Hukum Organisasi Dalam Islam
Organisasi yang dibentuk di atas dasar Islam yang benar yang mana hukum-hukumnya disimpulkan dari Kitabullah dan Sunnah Rasulullah serta berada di atas manhaj para Salafushshalih, setiap organisasi yang didirikan atas dasar ini maka tidak ada alasan untuk diingkari dan dituduh sebagai hizbiyyah, karena hal tersebut termasuk dalam firman Allah Ta’ala: “Dan saling tolong menolonglah dalam kebaikan dan takwa…” Saling tolong menolong merupakan perkara yang syar’i dan wasilah (sarana)-nya kadang berbeda antara satu zaman dengan zaman lainnya dan antara satu tempat dengan tempat lainnya dan juga antara satu negara dengan negara lainnya. Oleh karena itu menebarkan tuduhan terhadap organisasi yang berdiri di atas dasar ini (al-Quran dan Sunnah) dengan label “Hizbiyyah” atau “Bid’iyyah”, maka ini adalah klaim yang tidak boleh seorang pun berpendapat dengannya sebab hal ini menyelisihi apa yang telah ditetapkan oleh para ulama berupa pembedaan antara bid’ah yang disifati dengan kesesatan secara umum dan sunnah hasanah. Sunnah hasanah merupakan suatu metode yang dibuat dan diadakan sebagai wasilah (sarana) yang bisa mengantarkan kaum muslimin pada suatu maksud/tujuan dan masyru’ secara nash. Jadi, organisasi-organisasi yang ada di zaman ini tidaklah berbeda dengan semua jenis sarana yang ada pada zaman ini yang bertujuan untuk mengantarkan kaum muslimin pada tujuan-tujuan syar’i. Dan apa yang ada dalam majelis kita ini berupa penggunaan alat rekam dengan ragam jenisnya, adalah bagian dari masalah ini (sarana yang dibolehkan -pent). Ia adalah wasilah yang dibuat baru, jika digunakan untuk mewujudkan tujuan yang syar’i, maka ia merupakan wasilah yang syar’i, dan jika digunakan untuk tujuan yang tidak syar’i, maka ia bukan wasilah yang syar’i. Demikian pula sarana transportasi yang beragam hari ini berupa mobil, pesawat dan selainnya, semuanya merupakan wasilah, jika digunakan untuk tujuan syar’i maka ia adalah wasilah yang syar’i, jika tidak maka ia bukan wasilah syar’i.
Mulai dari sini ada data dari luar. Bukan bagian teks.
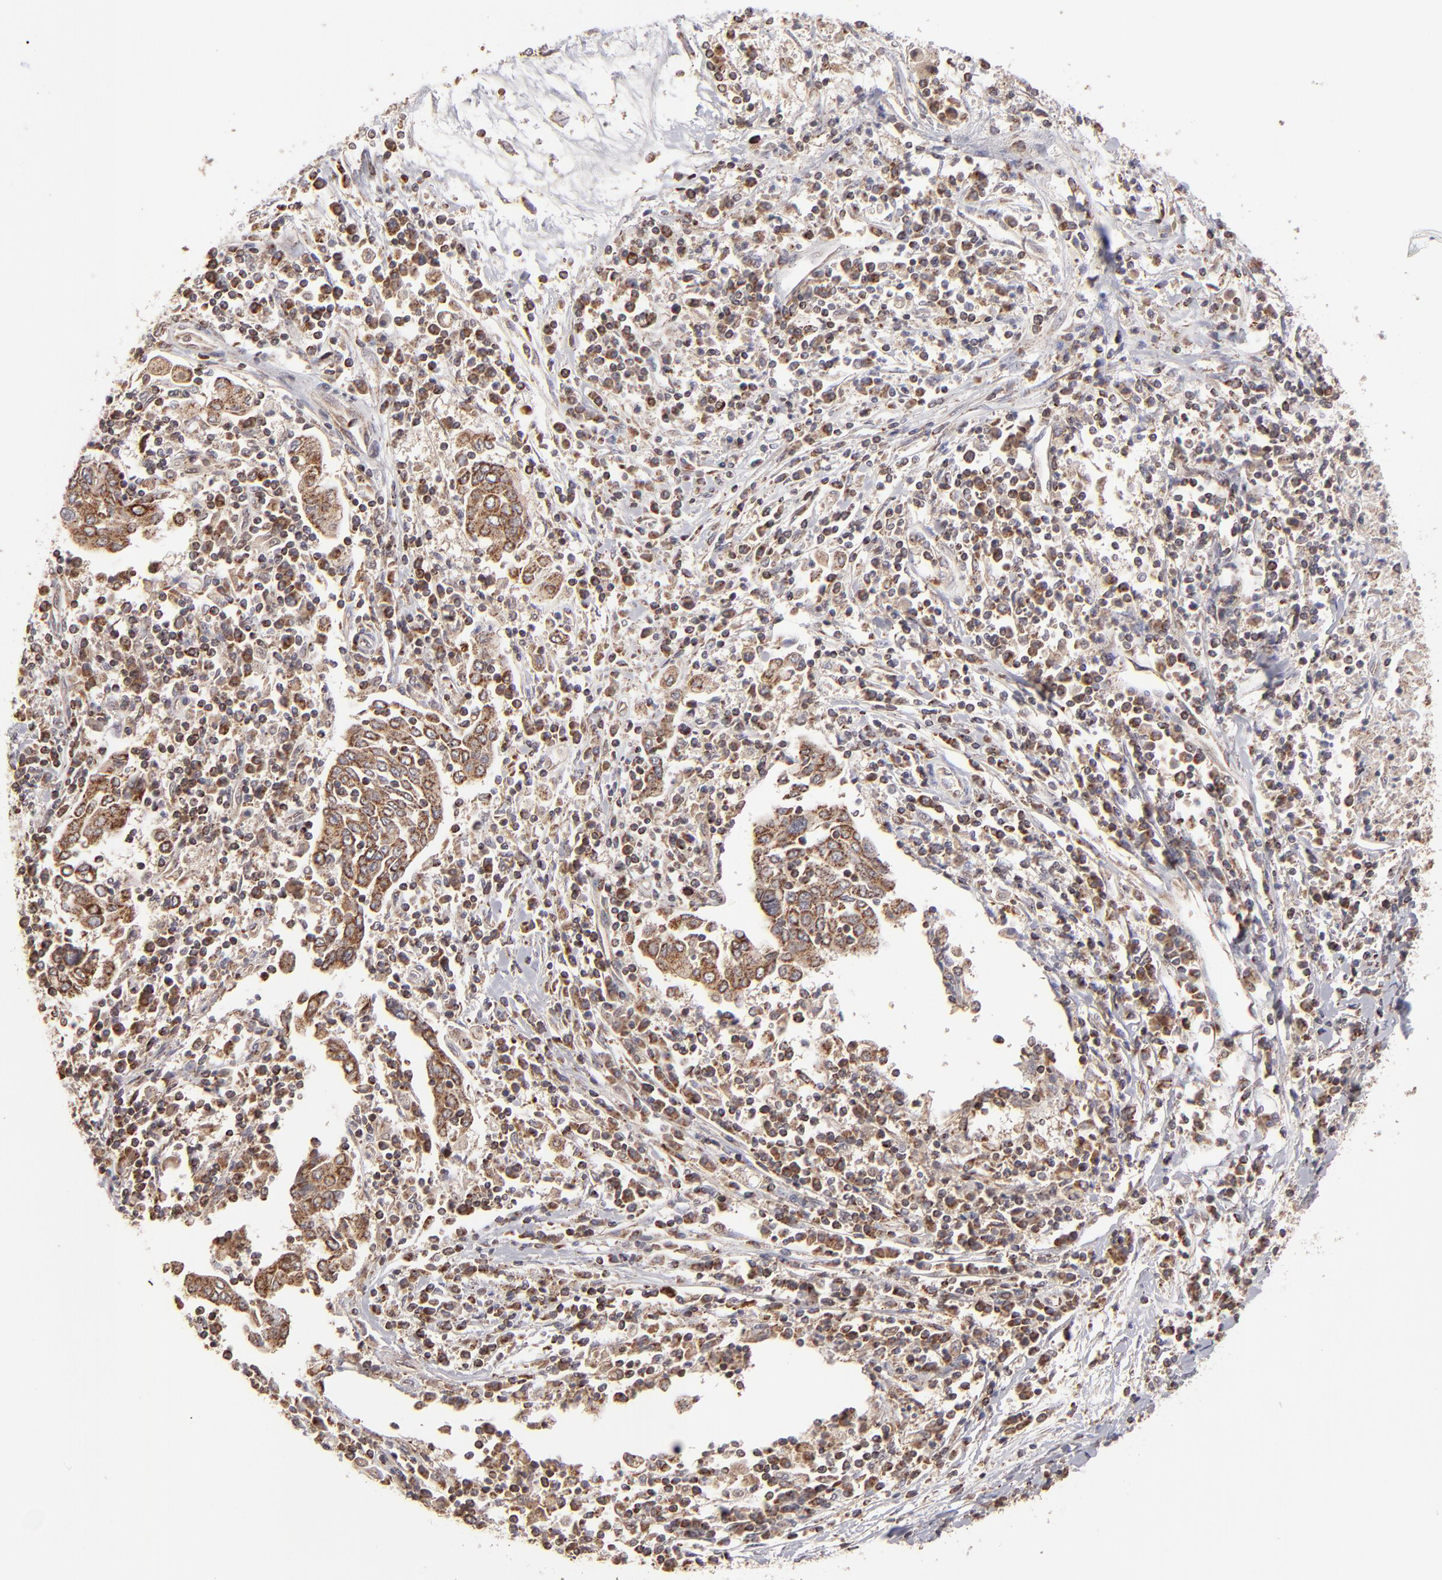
{"staining": {"intensity": "moderate", "quantity": ">75%", "location": "cytoplasmic/membranous"}, "tissue": "cervical cancer", "cell_type": "Tumor cells", "image_type": "cancer", "snomed": [{"axis": "morphology", "description": "Squamous cell carcinoma, NOS"}, {"axis": "topography", "description": "Cervix"}], "caption": "Human cervical cancer stained for a protein (brown) reveals moderate cytoplasmic/membranous positive staining in approximately >75% of tumor cells.", "gene": "SLC15A1", "patient": {"sex": "female", "age": 40}}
Ta’ashshub Ibnu al-Jauzi rahimahullah berkata:
نعوذ بالله من العصبية فإن مصنف هذا الكتاب لا يخفى عليه أن
هذا الحديث موضوع
“Kita
berlindung kepada Allah dari sifat ta’ashshub, sesungguhnya penulis kitab ini
–kitab hadits- tidak tersembunyi baginya bahwa hadits ini adalah hadits palsu.”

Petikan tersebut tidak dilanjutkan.